Failure to Implement Abuse Reporting and Protection Procedures
Penalty
Summary
The facility failed to follow and implement its abuse policy and procedures in two separate cases involving residents with cognitive impairments. In the first case, a resident with severe dementia was struck on the arm by a nursing assistant during care. Another nursing assistant witnessed the incident but did not immediately intervene or report the abuse to the on-duty nurse or administrator.

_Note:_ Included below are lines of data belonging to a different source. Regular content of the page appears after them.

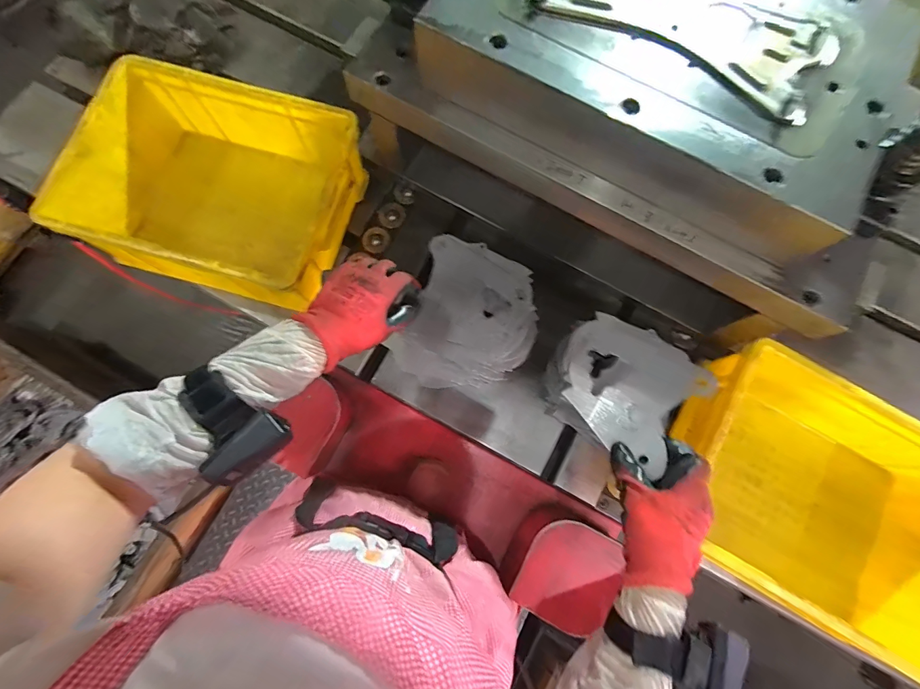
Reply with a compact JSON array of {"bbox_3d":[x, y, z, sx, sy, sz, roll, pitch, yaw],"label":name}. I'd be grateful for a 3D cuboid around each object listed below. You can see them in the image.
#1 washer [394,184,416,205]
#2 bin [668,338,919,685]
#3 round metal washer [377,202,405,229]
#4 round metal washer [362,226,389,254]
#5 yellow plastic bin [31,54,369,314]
[{"bbox_3d":[-0.092,-0.248,0.655,0.031,0.007,0.040,-34,80,-9],"label":"washer"},{"bbox_3d":[0.436,0.191,0.505,0.343,0.145,0.261,29,78,5],"label":"bin"},{"bbox_3d":[-0.112,-0.212,0.643,0.042,0.004,0.046,0,77,-1],"label":"round metal washer"},{"bbox_3d":[-0.135,-0.167,0.633,0.039,0.007,0.042,0,90,-19],"label":"round metal washer"},{"bbox_3d":[-0.333,-0.214,0.563,0.356,0.157,0.254,17,77,2],"label":"yellow plastic bin"}]

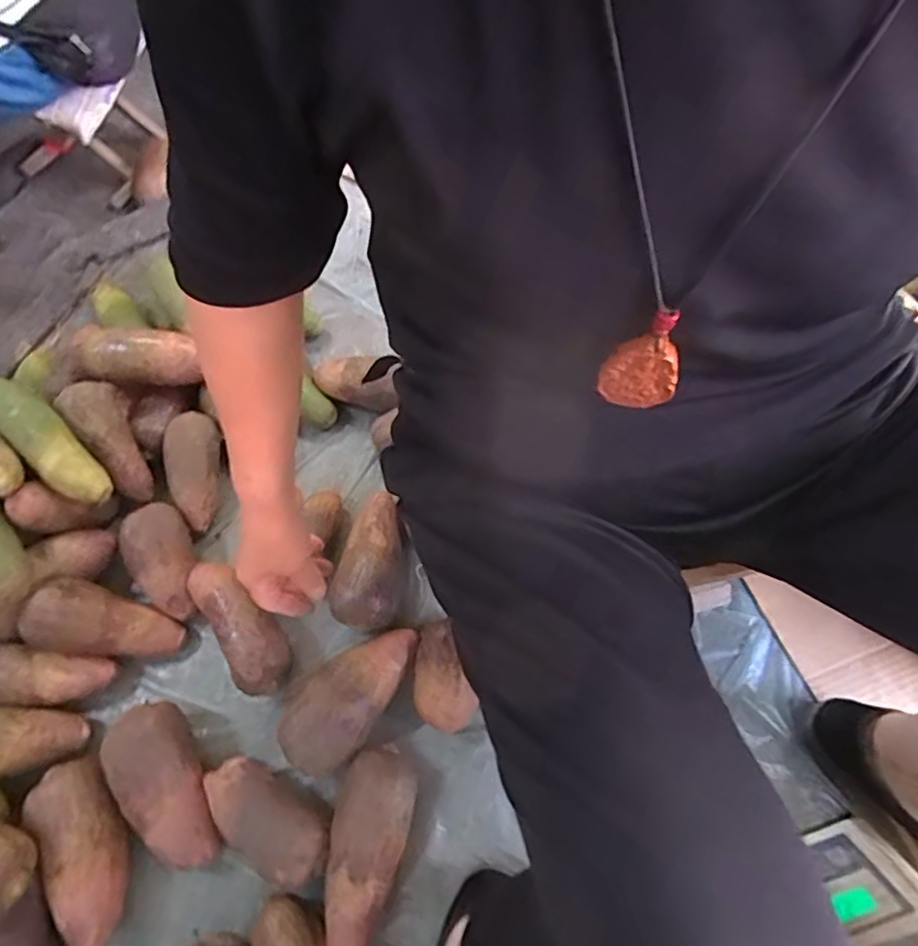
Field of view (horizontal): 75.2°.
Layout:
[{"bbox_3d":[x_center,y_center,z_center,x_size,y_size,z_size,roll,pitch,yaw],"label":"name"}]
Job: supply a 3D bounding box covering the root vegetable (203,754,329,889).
[{"bbox_3d":[-0.191,0.335,0.582,0.147,0.081,0.070,27,67,17],"label":"root vegetable"}]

Instead, the witness left the facility at the end of her shift and only reported the incident to the DON after arriving home. As a result, the accused staff member continued to work on the floor with access to other residents until the DON was notified and took action to remove her from the building. The incident was not reported immediately as required by facility policy, and the initial response was delayed. In the second case, an allegation of staff-to-resident abuse was reported to Adult Protective Services (APS) by a resident's roommate. The APS social worker visited the facility to investigate, but the facility's social worker and unit manager did not document or report the allegation to the administrator, state agency, or law enforcement as required. The administrator and DON were unaware of the allegation and the APS investigation until months later, when a letter from APS was found in the social worker's desk. There was no record of the incident in the facility's reportable incidents log, and the required internal investigation and notifications were not completed. Both cases demonstrate failures in immediate reporting, protection of residents, and adherence to established abuse policies. Staff did not follow procedures for timely intervention, reporting, and investigation, resulting in lapses in resident protection and regulatory compliance.